Australia was a leader in pushing to include economic and social rights in the Universal Declaration in 1948. Over time there has been bipartisan support for central planks of Australian prosperity such as accessible and affordable public education and healthcare, a decent living wage, and a social security safety net. But there are many rough edges which would benefit from human rights-based scrutiny through a reformed Commission.

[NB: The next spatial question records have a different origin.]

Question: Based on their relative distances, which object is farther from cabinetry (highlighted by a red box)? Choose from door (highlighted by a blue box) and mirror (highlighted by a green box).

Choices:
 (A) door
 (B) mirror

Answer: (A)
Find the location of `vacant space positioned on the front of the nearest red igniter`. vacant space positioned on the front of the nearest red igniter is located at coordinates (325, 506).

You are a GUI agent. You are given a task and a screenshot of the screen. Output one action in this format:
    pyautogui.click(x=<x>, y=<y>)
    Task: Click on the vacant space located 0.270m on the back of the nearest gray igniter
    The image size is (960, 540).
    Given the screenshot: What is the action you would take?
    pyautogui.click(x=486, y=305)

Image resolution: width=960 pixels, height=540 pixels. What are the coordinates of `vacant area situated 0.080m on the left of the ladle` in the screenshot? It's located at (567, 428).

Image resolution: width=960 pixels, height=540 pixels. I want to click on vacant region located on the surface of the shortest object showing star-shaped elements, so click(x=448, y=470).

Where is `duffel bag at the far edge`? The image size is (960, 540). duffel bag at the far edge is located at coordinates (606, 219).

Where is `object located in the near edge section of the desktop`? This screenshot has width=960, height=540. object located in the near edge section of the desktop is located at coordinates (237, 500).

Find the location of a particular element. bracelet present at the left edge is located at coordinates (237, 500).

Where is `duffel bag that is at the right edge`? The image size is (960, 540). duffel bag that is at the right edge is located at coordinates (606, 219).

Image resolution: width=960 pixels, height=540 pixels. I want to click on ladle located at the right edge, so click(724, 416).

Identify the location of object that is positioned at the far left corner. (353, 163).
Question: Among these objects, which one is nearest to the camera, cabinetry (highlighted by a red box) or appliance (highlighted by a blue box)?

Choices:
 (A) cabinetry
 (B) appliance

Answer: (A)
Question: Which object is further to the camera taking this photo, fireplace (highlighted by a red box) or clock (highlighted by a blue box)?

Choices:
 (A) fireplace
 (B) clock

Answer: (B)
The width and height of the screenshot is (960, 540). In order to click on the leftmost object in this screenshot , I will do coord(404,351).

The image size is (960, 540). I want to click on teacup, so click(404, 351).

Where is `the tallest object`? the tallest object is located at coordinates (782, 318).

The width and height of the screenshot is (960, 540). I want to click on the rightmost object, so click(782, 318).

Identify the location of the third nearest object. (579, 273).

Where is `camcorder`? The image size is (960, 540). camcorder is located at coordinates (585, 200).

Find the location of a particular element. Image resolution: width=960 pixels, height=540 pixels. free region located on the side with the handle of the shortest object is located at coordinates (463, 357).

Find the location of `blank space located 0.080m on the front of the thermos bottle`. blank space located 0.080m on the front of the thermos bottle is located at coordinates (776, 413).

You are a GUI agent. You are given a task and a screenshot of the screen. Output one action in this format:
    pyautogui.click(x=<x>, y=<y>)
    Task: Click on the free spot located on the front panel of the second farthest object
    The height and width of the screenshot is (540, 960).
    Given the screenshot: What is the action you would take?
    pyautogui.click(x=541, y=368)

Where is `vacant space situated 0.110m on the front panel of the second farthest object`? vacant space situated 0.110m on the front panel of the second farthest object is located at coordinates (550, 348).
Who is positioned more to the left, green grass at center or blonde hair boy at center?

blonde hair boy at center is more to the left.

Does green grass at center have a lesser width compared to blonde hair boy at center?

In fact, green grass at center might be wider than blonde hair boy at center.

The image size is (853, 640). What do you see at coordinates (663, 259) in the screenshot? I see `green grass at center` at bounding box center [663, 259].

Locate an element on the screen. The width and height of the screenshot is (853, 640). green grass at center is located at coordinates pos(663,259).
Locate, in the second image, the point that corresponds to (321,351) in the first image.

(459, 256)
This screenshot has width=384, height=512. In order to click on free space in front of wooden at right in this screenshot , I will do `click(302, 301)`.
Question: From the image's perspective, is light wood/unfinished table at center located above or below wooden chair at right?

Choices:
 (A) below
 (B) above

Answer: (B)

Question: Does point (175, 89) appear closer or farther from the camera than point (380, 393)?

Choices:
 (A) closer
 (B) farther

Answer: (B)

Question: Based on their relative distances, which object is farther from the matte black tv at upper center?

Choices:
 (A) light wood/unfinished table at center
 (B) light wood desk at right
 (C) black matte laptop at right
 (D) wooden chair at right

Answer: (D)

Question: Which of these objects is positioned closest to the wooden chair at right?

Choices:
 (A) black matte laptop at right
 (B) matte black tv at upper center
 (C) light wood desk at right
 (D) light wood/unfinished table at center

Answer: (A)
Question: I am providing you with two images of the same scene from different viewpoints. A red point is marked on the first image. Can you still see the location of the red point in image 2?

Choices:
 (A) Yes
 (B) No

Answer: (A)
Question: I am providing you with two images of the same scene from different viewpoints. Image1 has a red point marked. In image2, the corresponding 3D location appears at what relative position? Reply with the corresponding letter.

We have commissioners for freedoms of speech and religion, but not ones for equally fundamental rights to an adequate standard of living, decent work rights, and accessible and affordable healthcare, education, and housing? Why shouldn’t Australians enjoy independent expert legal scrutiny of government policy in these areas, and not just suffer as usual pork barrel and bear pit majority politics, and uncorrected market failure?

Economic and social rights do not mean that the government has to give everyone a job, a free house, a free university degree, or pay for their cosmetic surgery. They do mean that the government must have a rational plan for progressively realising the minimum rights essential to human dignity, using the maximum resources available, whether delivered through the public or private sectors.

Economic and social rights are also consistent with our democratic system. Government still decides policy and allocates funds, while human rights provide benchmarks for checking and improving policies to ensure that no-one is left behind. Looking after the underdog, and holding politicians to account, are quintessentially Australian. Democracy is not just majority decision-making, but also protecting the rights of the vulnerable with no voice.

Many other reforms could be made of the Commission. It needs stronger legal powers, staff and funds to investigate human rights violations on its own initiative, not only in response to complaints. It should have power to investigate government violations overseas, and corporate violations here or abroad. It should be enabled to intervene more easily in court cases. More coordination and solidarity amongst Commissioners is needed, since they sometimes work unproductively in siloes, fuelling turf wars over resources and influence. An independent governance board could prevent budgetary and staff mismanagement. It also needs more money, commensurate with its role in safeguarding the rights of 25 million Australians.

Crucially, the Commission needs greater respect from politicians, who should stop being so thin-skinned about human rights criticism, and stop bullying human rights people for doing their job. The Commission often engages in quiet diplomacy with the government, although it is hard to tell from the outside how successful this is. But it should not have to fear recrimination for shouting from the rooftops when the government lights a fire under human rights and refuses to put it out.